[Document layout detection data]
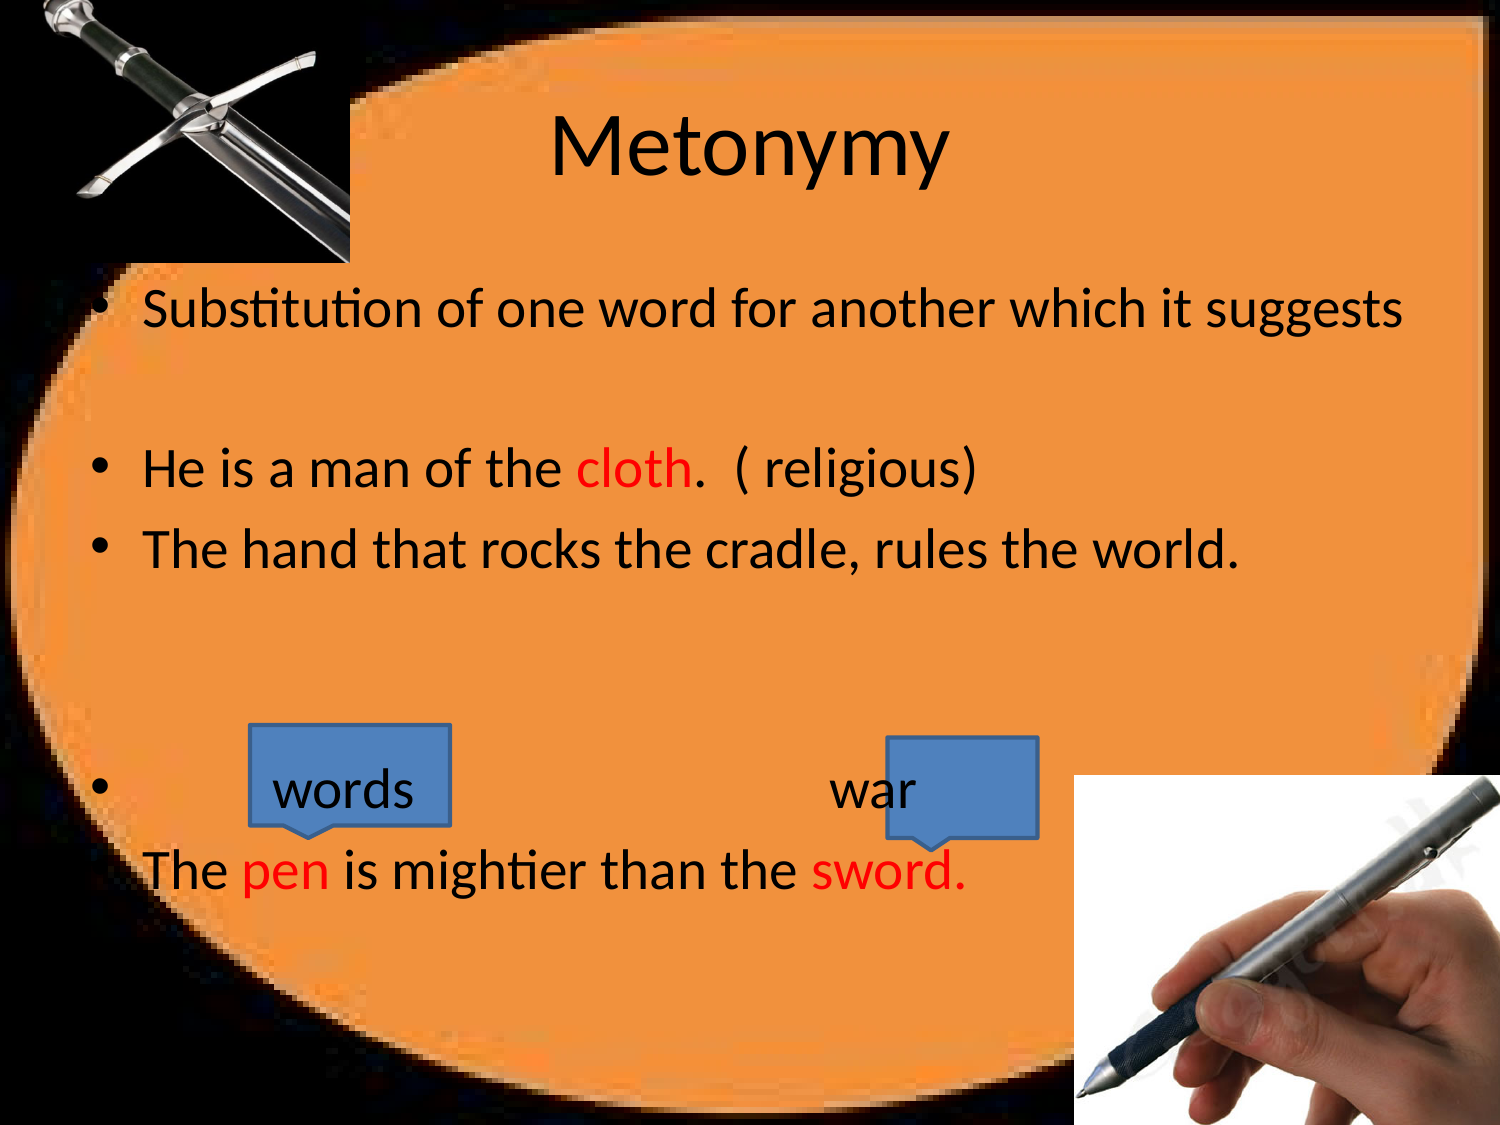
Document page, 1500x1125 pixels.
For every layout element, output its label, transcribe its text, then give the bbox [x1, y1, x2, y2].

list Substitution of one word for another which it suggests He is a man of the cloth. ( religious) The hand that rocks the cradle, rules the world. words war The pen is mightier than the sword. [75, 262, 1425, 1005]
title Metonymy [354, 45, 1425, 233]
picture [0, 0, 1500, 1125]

Activity:
Each line of the data above must be reproduced as written. Skip the pictures.

Result of the task:
Document page, 1500x1125 pixels.
For every layout element, output its label, transcribe its text, then give the bbox [x1, y1, x2, y2].

list Substitution of one word for another which it suggests He is a man of the cloth. ( religious) The hand that rocks the cradle, rules the world. words war The pen is mightier than the sword. [75, 262, 1425, 1005]
title Metonymy [354, 45, 1425, 233]
picture [0, 0, 1500, 1125]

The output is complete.